Empresas y finanzas

India's Maruti shares sink after deadly riot shuts car factory



    By Anurag Kotoky

    MANESAR, India (Reuters) - A deadly riot at one of Indian carmaker Maruti Suzuki's factories in the north of the country shut the plant on Thursday, and inflicted on its share price the biggest drop in almost two years.

    Hundreds of police have secured the 550,000-vehicle per year factory in Manesar, and have arrested 90 people after a mob tore through the plant on Wednesday, smashing property and burning parts of the facility beyond repair.

    On Thursday, police combed through CCTV footage and interviewed witnesses as they searched for people they want to detain in connection with the violence in which a manager was killed, and scores of employees injured.

    Labour unrest at the factory, where the union has accused India's biggest car manufacturer of anti-worker and anti-union activities, cost the company more than $500 million in lost production in 2011.

    Wednesday's trouble flared after a disciplinary incident against one employee. Company officials say workers began to attack senior management during discussions, while the workers' union said its representatives were attacked first.

    Human resources manager Awanish Kumar Dev was burned to death during the riot, and the Japanese manager of the factory was also attacked, the company said.

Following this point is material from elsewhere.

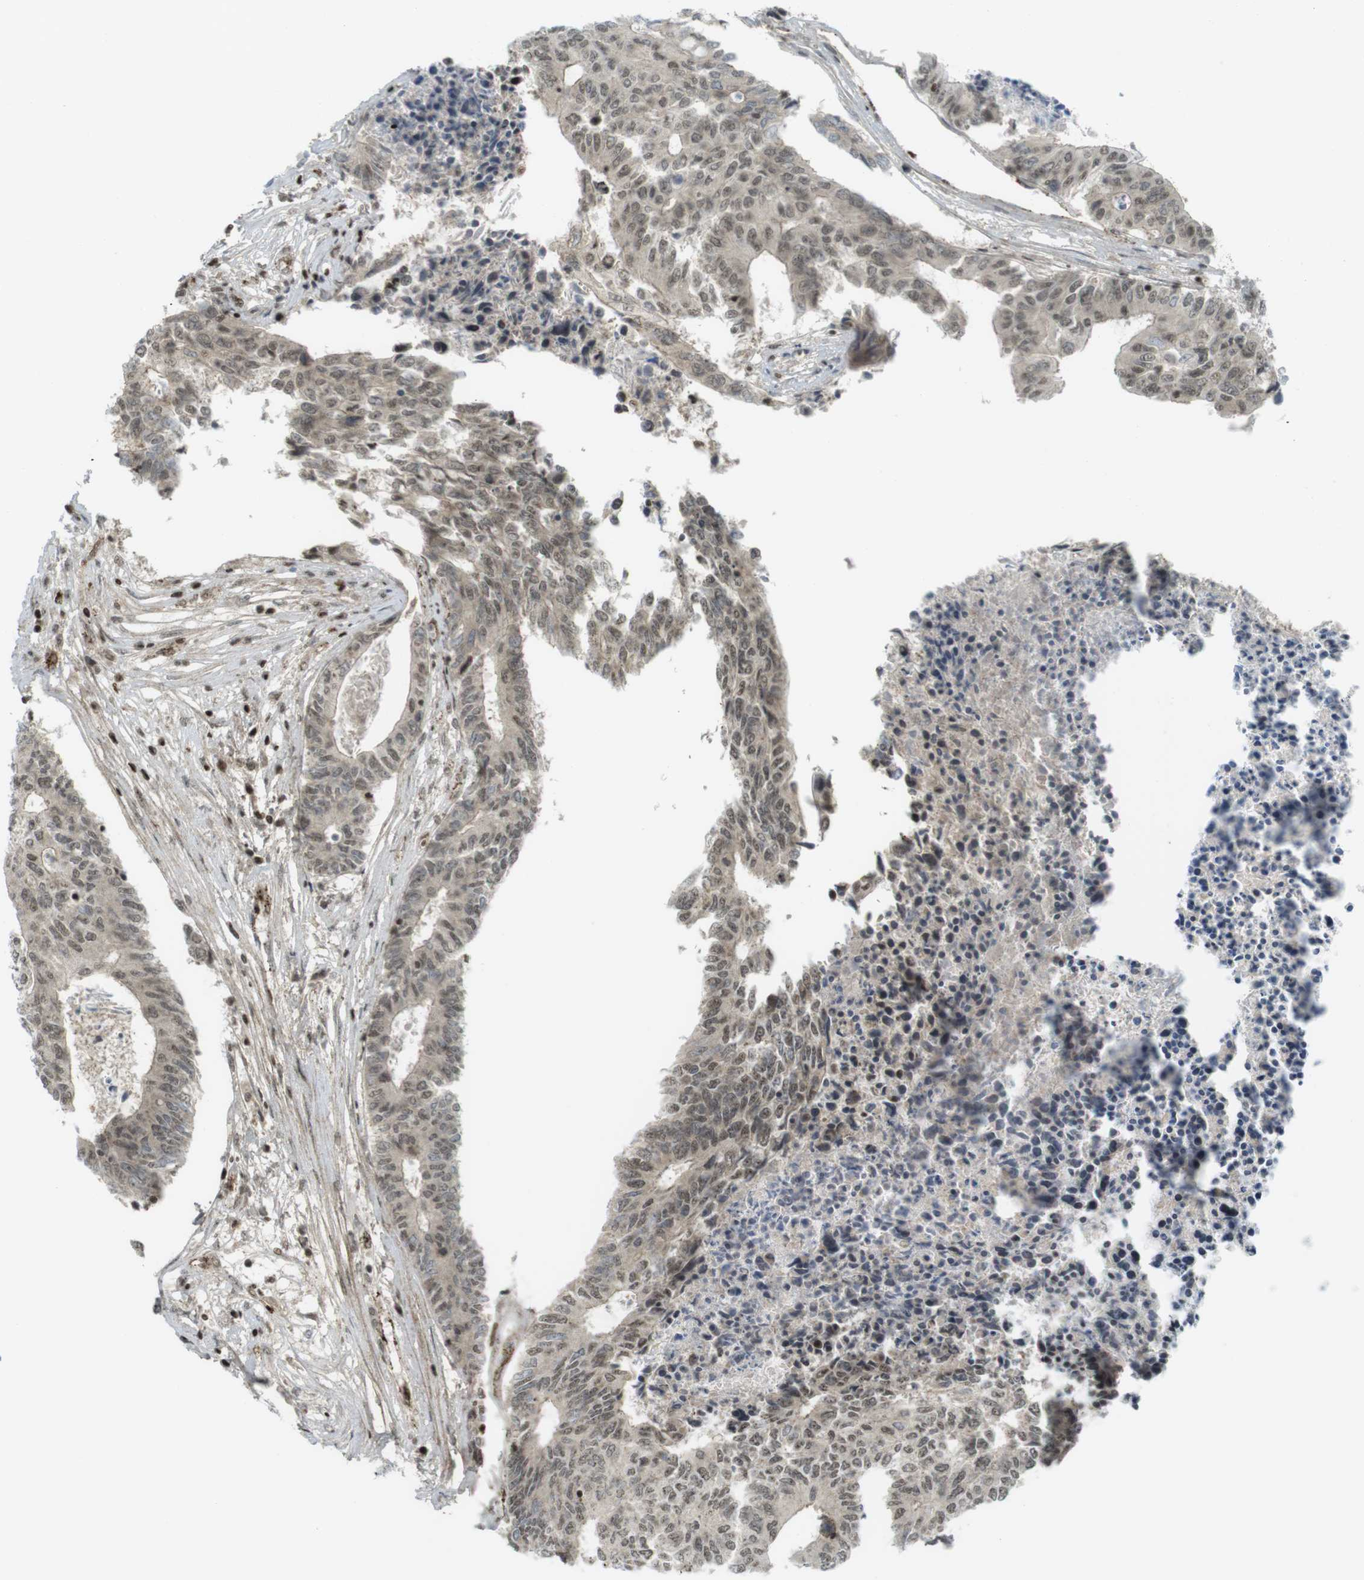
{"staining": {"intensity": "weak", "quantity": ">75%", "location": "cytoplasmic/membranous,nuclear"}, "tissue": "colorectal cancer", "cell_type": "Tumor cells", "image_type": "cancer", "snomed": [{"axis": "morphology", "description": "Adenocarcinoma, NOS"}, {"axis": "topography", "description": "Rectum"}], "caption": "Immunohistochemistry (IHC) photomicrograph of colorectal adenocarcinoma stained for a protein (brown), which demonstrates low levels of weak cytoplasmic/membranous and nuclear staining in approximately >75% of tumor cells.", "gene": "PPP1R13B", "patient": {"sex": "male", "age": 63}}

    "Armed with iron rods and door beams of cars, the mob spread out in groups in the factory area and targeted supervisors, managers and executives... rendering many of their victims bleeding and unconscious," Maruti said in a statement.

    "They also ransacked offices, broke glass panes and wantonly damaged property. Finally, they set the offices on fire," the company said, adding that it was cooperating with police and government authorities in the investigation.

    The state government of Haryana, where the plant is located, has formed a special investigation team to probe the riot, with officers trawling through footage from the factory and interviewing managers and workers' representatives.

    "There will be a thorough investigation. It is a very serious matter," Haryana police spokesman S.A.S. Zaidi told Reuters. "The investigation circle is very big."

    Ei Mochizuki, a Tokyo-based spokesman for Suzuki Motor Corp, which controls the Indian carmaker, said two Japanese employees had been hospitalised after the unrest.

    The factory, which accounts for around a third of Maruti's total output, would remain closed on Thursday, the company said.

    Shares in Maruti, which saw its sales fall 11 percent in the fiscal year to March, partly due to the protracted labour strikes, fell 8.9 percent on Thursday, their biggest daily percentage drop since July 26, 2010.

    Suzuki's shares closed down 3.8 percent in Tokyo to their lowest price since February 2009.

    MURDER CHARGES

    Iron rods and other sharp tools lay scattered outside the factory gate on Thursday, next to a burned out security building, as 1,200 police officers secured the site, around 40 km (25 miles) south of New Delhi.

    Fifty management personnel and 9 police officers were injured during the clashes, said Maheshwar Dayal, deputy commissioner of police in Gurgaon. "We will make more arrests soon," he told reporters outside the factory.

    Those arrested could be charged with murder, attempt to murder and arson, said K.K. Sindhu, commissioner of police in Gurgaon.

    Maruti and the Maruti Suzuki Workers Union (MSWU) said the violence stemmed from a disciplinary incident involving one employee.

    "To resolve the issue amicably, members of the senior management met the union. During the talks, the workers attacked the members of the senior management, executives and managers," Maruti said in a statement late on Wednesday.

    MSWU president Ram Meher accused the company of "anti-worker and anti-union activities" in a statement on Thursday.

    "The gates were closed by the security on behest of the management and the bouncers brutally attacked the workers with sharp weapons and arms," Ram Meher said in the statement.

    "They, joined by some of the managerial staff and police later, beat up a number of workers who have had to be hospitalised with serious injuries. The bouncers, who are anti-social elements on hire, also destroyed company property and set fire to a portion of the factory," Meher said.

    The union is keen to talk with the company and government officials to resolve the dispute, Meher added.

    Late last year, Maruti brokered a deal with workers that ended weeks of strikes and protests which cut into its sales and market share.

    Maruti said on Thursday that it would "shortly" announce a decision on resuming operations at the Manesar factory.

    "This incident shows that the management have also not learned anything from the last three strikes ... in 2011," D.L. Sachdev, national secretary of the All India Trade Union Congress, told reporters.

    Charan Lal Sharma, labour minister for the state of Haryana, where the factory is located, told ET Now television channel that he was travelling to the site to discuss the issue.